**Given text**.
◆ ◆ ◆

The Current Challenge: Most solutions face one or more fundamental limitations:

• Language Isolation: Bound to single ecosystems, either leading to the use of different solutions for every programming language with their own APIs to learn, their own tradeoffs... etc. Or alternatively requiring complex and awkward glue-code.
• Scalability Issues: Difficult to scale and extend beyond what the solution was initially intended for, without requiring significant re-engineering or weird hacky solutions to common problems. Both approaches are a maintenance nightmare to developers.
• Inconsistent Developer Experience: Inconsistent poorly-maintained documentation quality and at worst outright outdated, opinionated patterns with different systems doing the same thing, and an overall steep learning curve across tools.

The ChronoGrapher Approach: We believe developers deserve better than fragmented scheduling experiences. While no solution is perfect, ChronoGrapher's polyglot architecture, performance-first design, and extensibility focus represent significant breakthroughs in scheduler design, eliminating the need to master multiple disjointed systems.

There are many features that make up ChronoGrapher (some are accessed via first-party extensions). Extension-provided features are opt-in and never enforced, we will focus on a few key features defined in the core such as:

ChronoGrapher's power comes from its modular task system. Build complex workflows by composing simple, reusable components:

#[task(schedule = interval(4s))]
#[workflow(
    dependency(
        HealthCheckTask && (DatabaseCheckTask || SystemUpdateTask)
    ),  // Run workflow only if dependencies are resolved
    retry(3, delay = 1s), // If everything fails retry with a delay up to 3 times
    fallback(HandlePaymentFailure), // If it does or fails, execute this
    timeout(30s), // Cannot exceed more than 30 seconds
)]
async fn HandleCleanupTask(ctx: &TaskContext) -> Result<(), Box<dyn TaskError>> {
  // <...>
}

Some of the available task frame types are:

• 🔄 RetriableFrame: Automatic retries for a TaskFrame with configurable backoff strategies
• ⏱️ TimeoutFrame: Enforce execution time limits on a TaskFrame (otherwise a timeout error is thrown if exceeded)
• 🚫 FallbackFrame: If the primary TaskFrame fails, switch to a secondary TaskFrame
• 🎯 ConditionalFrame: Conditional execution of a TaskFrame via an outside predicate
• 📋 ThresholdTaskFrame: Similar to TimeoutFrame but for enforcing a threshold for run count.
• 🔗 DependencyFrame: Executes a TaskFrame if its dependencies are resolved (can depend on other Tasks)

◆ ◆ ◆

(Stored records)
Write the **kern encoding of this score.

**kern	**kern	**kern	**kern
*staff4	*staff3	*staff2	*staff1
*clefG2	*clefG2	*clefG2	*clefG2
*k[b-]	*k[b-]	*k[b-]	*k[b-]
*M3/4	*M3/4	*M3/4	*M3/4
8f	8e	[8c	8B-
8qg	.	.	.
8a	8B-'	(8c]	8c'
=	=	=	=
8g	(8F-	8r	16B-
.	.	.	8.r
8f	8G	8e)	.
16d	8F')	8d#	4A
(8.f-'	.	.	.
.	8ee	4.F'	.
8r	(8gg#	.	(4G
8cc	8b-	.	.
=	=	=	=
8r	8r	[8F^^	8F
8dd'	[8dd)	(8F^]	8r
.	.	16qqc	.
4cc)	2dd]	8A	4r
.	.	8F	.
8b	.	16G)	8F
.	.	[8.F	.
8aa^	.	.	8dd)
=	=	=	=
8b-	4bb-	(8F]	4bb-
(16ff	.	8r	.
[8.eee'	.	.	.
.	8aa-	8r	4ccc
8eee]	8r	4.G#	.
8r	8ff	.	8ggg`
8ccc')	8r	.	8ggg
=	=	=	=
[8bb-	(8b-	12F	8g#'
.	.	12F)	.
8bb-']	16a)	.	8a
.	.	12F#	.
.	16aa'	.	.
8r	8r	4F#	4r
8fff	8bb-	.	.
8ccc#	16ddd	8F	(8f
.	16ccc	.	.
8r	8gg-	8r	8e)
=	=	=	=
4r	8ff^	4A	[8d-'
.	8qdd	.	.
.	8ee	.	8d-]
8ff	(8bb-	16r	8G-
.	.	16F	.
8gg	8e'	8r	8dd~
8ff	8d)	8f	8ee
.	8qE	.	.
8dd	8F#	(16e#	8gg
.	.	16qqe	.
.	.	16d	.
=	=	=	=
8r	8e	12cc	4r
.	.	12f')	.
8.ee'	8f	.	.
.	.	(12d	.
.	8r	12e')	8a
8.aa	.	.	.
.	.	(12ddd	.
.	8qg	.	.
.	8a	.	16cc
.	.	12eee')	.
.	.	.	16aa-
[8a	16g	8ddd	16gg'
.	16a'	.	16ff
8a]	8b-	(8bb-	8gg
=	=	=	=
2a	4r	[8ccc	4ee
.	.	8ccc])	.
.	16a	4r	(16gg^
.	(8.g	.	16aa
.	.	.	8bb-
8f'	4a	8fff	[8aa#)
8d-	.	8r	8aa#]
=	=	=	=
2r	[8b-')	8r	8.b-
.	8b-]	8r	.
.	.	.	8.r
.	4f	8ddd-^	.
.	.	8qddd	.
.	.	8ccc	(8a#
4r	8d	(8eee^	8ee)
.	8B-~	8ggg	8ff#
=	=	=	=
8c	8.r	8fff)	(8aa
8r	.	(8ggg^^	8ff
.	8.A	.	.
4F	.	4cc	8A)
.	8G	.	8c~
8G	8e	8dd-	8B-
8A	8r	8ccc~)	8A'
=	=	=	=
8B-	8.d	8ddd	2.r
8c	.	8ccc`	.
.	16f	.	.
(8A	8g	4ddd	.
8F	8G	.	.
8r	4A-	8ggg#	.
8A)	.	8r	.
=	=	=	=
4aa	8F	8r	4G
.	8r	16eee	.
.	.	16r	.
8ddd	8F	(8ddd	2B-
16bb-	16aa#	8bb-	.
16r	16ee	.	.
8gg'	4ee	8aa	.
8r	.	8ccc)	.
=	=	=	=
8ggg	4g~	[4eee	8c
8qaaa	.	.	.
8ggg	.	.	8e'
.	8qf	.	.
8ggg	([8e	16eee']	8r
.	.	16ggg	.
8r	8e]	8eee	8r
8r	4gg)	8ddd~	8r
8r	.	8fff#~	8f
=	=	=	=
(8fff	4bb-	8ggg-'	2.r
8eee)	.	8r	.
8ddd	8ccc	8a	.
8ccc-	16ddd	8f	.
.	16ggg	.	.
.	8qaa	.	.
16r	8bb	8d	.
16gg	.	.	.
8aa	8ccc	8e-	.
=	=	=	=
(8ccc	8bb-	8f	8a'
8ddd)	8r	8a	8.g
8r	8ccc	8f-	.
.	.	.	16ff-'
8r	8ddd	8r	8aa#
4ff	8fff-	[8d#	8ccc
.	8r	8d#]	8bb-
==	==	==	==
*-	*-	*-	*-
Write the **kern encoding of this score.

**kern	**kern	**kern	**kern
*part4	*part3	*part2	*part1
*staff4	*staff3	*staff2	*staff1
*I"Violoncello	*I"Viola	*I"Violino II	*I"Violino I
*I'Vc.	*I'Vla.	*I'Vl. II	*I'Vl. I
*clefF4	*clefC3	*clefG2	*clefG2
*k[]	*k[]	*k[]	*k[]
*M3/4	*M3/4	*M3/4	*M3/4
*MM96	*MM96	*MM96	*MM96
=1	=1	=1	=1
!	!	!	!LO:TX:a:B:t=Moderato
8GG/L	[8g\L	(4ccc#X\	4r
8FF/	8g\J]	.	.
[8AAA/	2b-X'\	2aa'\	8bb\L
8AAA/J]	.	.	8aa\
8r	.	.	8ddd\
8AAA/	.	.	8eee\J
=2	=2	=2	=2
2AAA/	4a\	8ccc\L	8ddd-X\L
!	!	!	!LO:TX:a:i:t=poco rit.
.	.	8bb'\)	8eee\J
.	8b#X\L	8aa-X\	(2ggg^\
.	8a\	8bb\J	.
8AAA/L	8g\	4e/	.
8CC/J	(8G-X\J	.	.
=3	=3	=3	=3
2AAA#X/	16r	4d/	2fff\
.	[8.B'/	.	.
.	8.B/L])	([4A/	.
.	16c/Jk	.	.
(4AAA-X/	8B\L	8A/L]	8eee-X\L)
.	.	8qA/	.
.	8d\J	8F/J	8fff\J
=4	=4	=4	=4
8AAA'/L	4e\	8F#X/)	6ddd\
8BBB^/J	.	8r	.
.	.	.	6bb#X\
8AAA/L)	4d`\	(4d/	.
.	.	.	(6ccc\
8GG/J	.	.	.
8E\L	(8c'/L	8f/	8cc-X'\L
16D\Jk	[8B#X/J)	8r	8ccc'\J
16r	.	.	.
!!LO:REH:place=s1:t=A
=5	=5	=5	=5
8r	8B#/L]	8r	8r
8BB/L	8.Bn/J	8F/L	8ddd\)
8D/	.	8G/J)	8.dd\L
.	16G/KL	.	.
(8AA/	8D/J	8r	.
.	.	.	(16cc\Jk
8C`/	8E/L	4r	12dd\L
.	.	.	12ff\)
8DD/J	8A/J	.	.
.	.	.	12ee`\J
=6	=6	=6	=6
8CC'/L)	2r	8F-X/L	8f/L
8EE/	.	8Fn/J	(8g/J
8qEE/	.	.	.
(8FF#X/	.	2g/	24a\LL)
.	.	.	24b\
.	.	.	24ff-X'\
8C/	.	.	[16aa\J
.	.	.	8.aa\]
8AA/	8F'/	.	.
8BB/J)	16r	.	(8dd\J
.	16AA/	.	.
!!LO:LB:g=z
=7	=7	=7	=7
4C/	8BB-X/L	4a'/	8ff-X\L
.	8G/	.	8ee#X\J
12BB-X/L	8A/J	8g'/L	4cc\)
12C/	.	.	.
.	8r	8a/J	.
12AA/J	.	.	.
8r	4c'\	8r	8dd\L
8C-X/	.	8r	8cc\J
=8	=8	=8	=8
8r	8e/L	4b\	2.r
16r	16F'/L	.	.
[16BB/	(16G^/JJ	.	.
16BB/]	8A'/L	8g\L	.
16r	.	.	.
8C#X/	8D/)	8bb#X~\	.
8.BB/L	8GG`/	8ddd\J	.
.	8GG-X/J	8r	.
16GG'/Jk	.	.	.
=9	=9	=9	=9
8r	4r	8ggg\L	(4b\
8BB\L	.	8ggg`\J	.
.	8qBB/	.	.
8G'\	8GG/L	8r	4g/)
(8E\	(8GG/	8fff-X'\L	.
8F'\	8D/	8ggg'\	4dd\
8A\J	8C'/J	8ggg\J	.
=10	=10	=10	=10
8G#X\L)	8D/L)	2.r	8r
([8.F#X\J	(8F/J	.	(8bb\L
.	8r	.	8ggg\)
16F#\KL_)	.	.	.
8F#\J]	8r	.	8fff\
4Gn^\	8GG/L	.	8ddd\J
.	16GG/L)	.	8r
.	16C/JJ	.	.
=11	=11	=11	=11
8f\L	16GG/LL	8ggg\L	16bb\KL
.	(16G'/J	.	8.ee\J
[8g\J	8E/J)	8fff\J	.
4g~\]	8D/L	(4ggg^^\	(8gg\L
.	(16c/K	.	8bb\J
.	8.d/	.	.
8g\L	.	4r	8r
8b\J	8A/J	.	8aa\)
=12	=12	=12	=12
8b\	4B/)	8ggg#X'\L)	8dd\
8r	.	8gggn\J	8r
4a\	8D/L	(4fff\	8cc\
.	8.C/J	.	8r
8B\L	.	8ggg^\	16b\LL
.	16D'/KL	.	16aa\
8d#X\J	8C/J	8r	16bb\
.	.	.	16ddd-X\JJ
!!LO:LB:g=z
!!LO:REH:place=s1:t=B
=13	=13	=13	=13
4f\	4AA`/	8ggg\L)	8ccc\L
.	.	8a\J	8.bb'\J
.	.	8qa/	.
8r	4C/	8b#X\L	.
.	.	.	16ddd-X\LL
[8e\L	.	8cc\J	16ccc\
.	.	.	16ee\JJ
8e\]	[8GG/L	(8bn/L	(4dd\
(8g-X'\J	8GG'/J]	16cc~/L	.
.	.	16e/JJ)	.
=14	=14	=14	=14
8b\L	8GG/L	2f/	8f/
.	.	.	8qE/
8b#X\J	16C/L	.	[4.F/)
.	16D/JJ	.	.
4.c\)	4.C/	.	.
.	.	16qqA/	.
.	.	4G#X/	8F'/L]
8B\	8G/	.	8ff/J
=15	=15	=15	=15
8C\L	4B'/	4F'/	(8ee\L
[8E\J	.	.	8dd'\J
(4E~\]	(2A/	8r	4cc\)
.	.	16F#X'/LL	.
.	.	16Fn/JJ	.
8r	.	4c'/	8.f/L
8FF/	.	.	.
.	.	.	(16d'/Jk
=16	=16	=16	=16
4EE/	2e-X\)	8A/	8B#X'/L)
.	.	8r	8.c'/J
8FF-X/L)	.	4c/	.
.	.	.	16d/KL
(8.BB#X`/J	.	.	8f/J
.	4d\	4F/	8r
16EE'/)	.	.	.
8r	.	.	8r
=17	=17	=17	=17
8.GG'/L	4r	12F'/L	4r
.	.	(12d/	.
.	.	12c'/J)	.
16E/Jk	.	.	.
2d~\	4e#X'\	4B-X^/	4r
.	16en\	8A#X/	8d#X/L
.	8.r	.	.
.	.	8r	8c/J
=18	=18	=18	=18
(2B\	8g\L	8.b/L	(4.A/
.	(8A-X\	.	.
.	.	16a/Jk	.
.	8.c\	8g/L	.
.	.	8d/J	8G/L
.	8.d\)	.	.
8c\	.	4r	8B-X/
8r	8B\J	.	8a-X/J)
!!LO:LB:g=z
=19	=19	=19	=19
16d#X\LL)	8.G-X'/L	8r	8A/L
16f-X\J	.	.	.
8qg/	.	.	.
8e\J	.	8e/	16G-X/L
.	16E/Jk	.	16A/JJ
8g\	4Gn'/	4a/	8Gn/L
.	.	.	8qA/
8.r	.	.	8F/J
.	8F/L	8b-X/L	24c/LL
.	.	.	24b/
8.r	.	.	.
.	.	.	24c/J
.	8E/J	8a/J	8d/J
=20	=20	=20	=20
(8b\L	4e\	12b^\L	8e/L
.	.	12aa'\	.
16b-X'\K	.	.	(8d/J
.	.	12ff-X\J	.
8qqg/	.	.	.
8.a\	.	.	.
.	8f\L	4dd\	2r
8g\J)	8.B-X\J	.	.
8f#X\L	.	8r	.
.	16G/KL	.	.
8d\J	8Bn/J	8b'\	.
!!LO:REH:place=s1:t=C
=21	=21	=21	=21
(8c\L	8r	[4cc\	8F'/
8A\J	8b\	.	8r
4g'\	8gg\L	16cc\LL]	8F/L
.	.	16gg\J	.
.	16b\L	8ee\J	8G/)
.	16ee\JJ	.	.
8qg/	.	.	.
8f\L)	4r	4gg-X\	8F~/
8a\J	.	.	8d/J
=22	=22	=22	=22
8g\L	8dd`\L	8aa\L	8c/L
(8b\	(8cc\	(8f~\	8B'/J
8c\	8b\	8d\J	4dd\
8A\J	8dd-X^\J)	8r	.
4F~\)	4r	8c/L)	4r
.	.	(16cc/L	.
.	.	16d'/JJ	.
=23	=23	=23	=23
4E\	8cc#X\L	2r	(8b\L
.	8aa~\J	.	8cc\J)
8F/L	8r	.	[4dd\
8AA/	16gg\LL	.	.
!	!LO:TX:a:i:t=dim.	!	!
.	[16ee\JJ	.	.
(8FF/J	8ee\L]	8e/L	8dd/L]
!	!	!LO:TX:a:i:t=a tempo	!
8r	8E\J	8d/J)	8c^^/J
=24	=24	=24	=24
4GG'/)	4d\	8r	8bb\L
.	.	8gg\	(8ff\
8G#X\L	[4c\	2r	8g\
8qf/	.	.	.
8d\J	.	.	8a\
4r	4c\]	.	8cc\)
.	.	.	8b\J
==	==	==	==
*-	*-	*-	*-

◆ ◆ ◆

**Work to complete**.
[A] For each statement about the ChronoGrapher overview, answer yes or no and quote the exact words from the overview that decide it. (i) Extension-provided features are enforced by default. (ii) A TimeoutFrame throws a timeout error when its time limit is exceeded. (iii) A ThresholdTaskFrame enforces a threshold for run count.
[B] According to the ChronoGrapher overview, what does a ConditionalFrame rely on to decide whether a TaskFrame executes?
[C] Copy the ChronoGrapher overview word for word between "The Current Challenge: Most" and "nightmare to developers.", inclusive.

**Solutions for each task**.
[A]
(i) No: "Extension-provided features are opt-in and never enforced"
(ii) Yes: "otherwise a timeout error is thrown if exceeded"
(iii) Yes: "Similar to TimeoutFrame but for enforcing a threshold for run count."

[B] An outside predicate.

[C]
The Current Challenge: Most solutions face one or more fundamental limitations:

• Language Isolation: Bound to single ecosystems, either leading to the use of different solutions for every programming language with their own APIs to learn, their own tradeoffs... etc. Or alternatively requiring complex and awkward glue-code.
• Scalability Issues: Difficult to scale and extend beyond what the solution was initially intended for, without requiring significant re-engineering or weird hacky solutions to common problems. Both approaches are a maintenance nightmare to developers.